- _DESCRIPTION OF THE TASK_
Give the whole listing below once more, exactly, without pictures.

==========

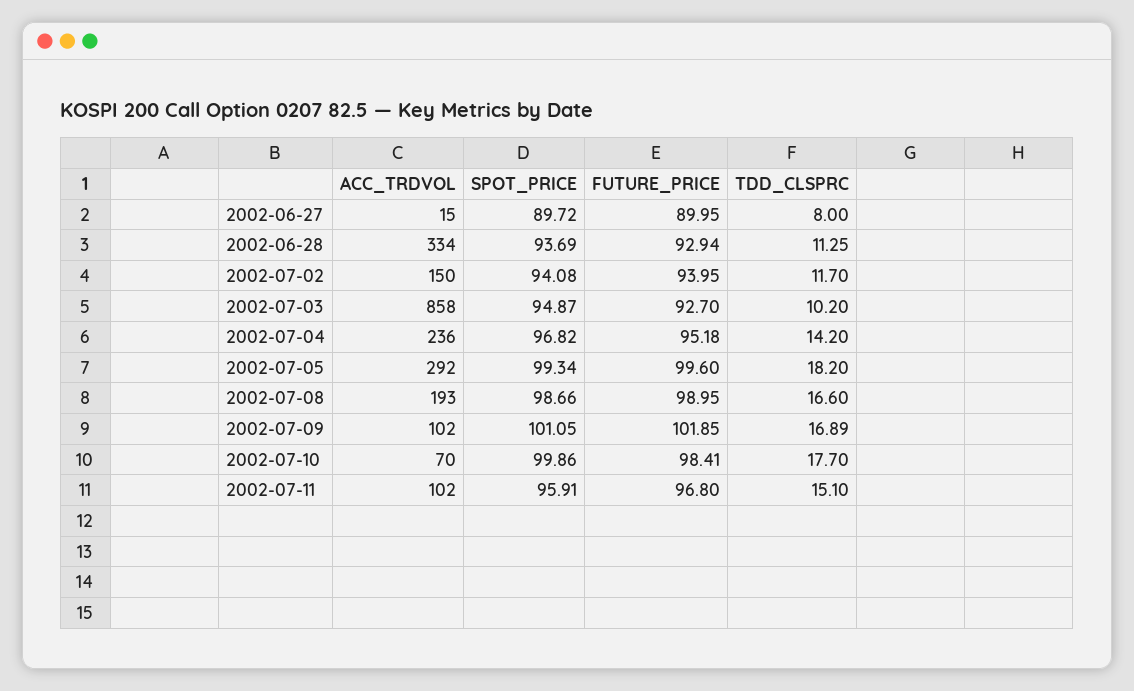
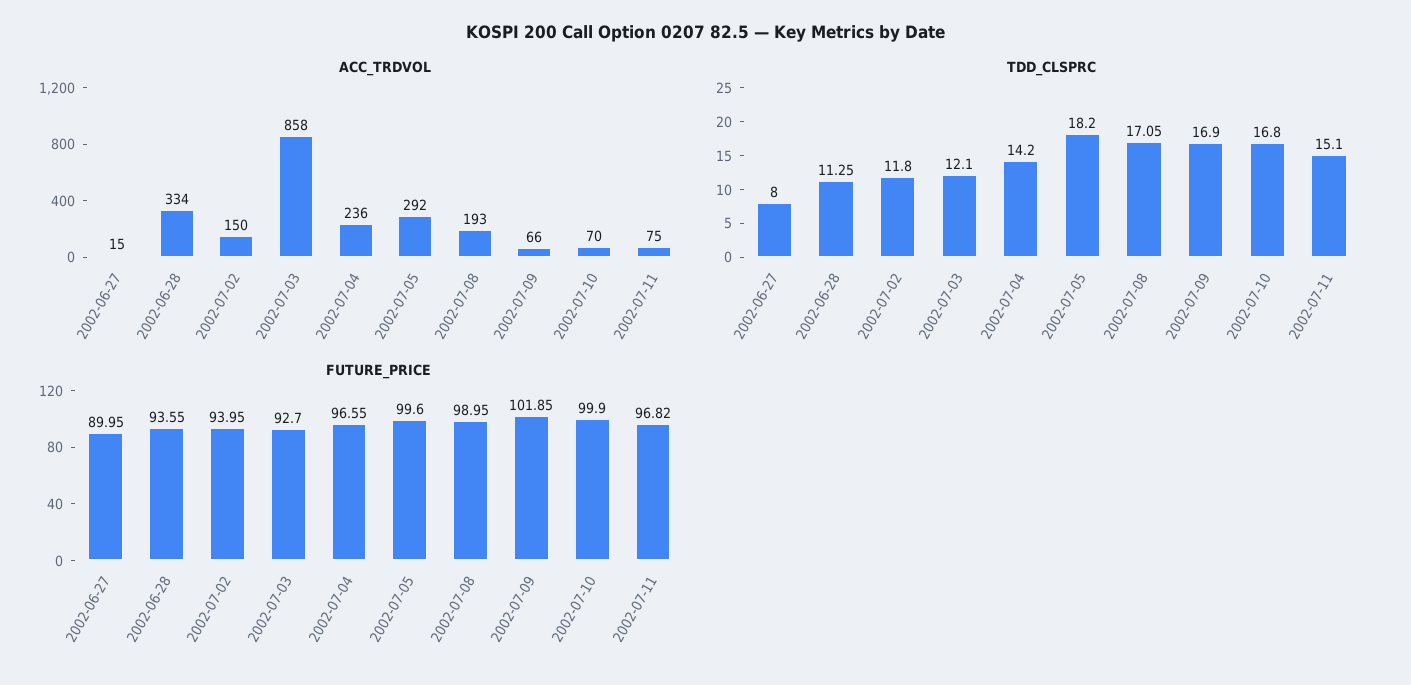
  {
    "ACC_TRDVOL": {
      "2002-06-27": 15,
      "2002-06-28": 334,
      "2002-07-02": 150,
      "2002-07-03": 858,
      "2002-07-04": 236,
      "2002-07-05": 292,
      "2002-07-08": 193,
-     "2002-07-09": 102,
+     "2002-07-09": 66,
      "2002-07-10": 70,
-     "2002-07-11": 102
+     "2002-07-11": 75
    },
-   "SPOT_PRICE": {
-     "2002-06-27": 89.72,
-     "2002-06-28": 93.69,
-     "2002-07-02": 94.08,
-     "2002-07-03": 94.87,
-     "2002-07-04": 96.82,
-     "2002-07-05": 99.34,
-     "2002-07-08": 98.66,
-     "2002-07-09": 101.05,
-     "2002-07-10": 99.86,
-     "2002-07-11": 95.91
-   },
    "FUTURE_PRICE": {
      "2002-06-27": 89.95,
-     "2002-06-28": 92.94,
+     "2002-06-28": 93.55,
      "2002-07-02": 93.95,
      "2002-07-03": 92.7,
-     "2002-07-04": 95.18,
+     "2002-07-04": 96.55,
      "2002-07-05": 99.6,
      "2002-07-08": 98.95,
      "2002-07-09": 101.85,
-     "2002-07-10": 98.41,
+     "2002-07-10": 99.9,
-     "2002-07-11": 96.8
+     "2002-07-11": 96.82
    },
    "TDD_CLSPRC": {
      "2002-06-27": 8,
      "2002-06-28": 11.25,
-     "2002-07-02": 11.7,
+     "2002-07-02": 11.8,
-     "2002-07-03": 10.2,
+     "2002-07-03": 12.1,
      "2002-07-04": 14.2,
      "2002-07-05": 18.2,
-     "2002-07-08": 16.6,
+     "2002-07-08": 17.05,
-     "2002-07-09": 16.89,
+     "2002-07-09": 16.9,
-     "2002-07-10": 17.7,
+     "2002-07-10": 16.8,
      "2002-07-11": 15.1
    }
  }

==========

- _EXPECTED ANSWER_
  {
    "ACC_TRDVOL": {
      "2002-06-27": 15,
      "2002-06-28": 334,
      "2002-07-02": 150,
      "2002-07-03": 858,
      "2002-07-04": 236,
      "2002-07-05": 292,
      "2002-07-08": 193,
-     "2002-07-09": 102,
+     "2002-07-09": 66,
      "2002-07-10": 70,
-     "2002-07-11": 102
+     "2002-07-11": 75
    },
-   "SPOT_PRICE": {
-     "2002-06-27": 89.72,
-     "2002-06-28": 93.69,
-     "2002-07-02": 94.08,
-     "2002-07-03": 94.87,
-     "2002-07-04": 96.82,
-     "2002-07-05": 99.34,
-     "2002-07-08": 98.66,
-     "2002-07-09": 101.05,
-     "2002-07-10": 99.86,
-     "2002-07-11": 95.91
-   },
    "FUTURE_PRICE": {
      "2002-06-27": 89.95,
-     "2002-06-28": 92.94,
+     "2002-06-28": 93.55,
      "2002-07-02": 93.95,
      "2002-07-03": 92.7,
-     "2002-07-04": 95.18,
+     "2002-07-04": 96.55,
      "2002-07-05": 99.6,
      "2002-07-08": 98.95,
      "2002-07-09": 101.85,
-     "2002-07-10": 98.41,
+     "2002-07-10": 99.9,
-     "2002-07-11": 96.8
+     "2002-07-11": 96.82
    },
    "TDD_CLSPRC": {
      "2002-06-27": 8,
      "2002-06-28": 11.25,
-     "2002-07-02": 11.7,
+     "2002-07-02": 11.8,
-     "2002-07-03": 10.2,
+     "2002-07-03": 12.1,
      "2002-07-04": 14.2,
      "2002-07-05": 18.2,
-     "2002-07-08": 16.6,
+     "2002-07-08": 17.05,
-     "2002-07-09": 16.89,
+     "2002-07-09": 16.9,
-     "2002-07-10": 17.7,
+     "2002-07-10": 16.8,
      "2002-07-11": 15.1
    }
  }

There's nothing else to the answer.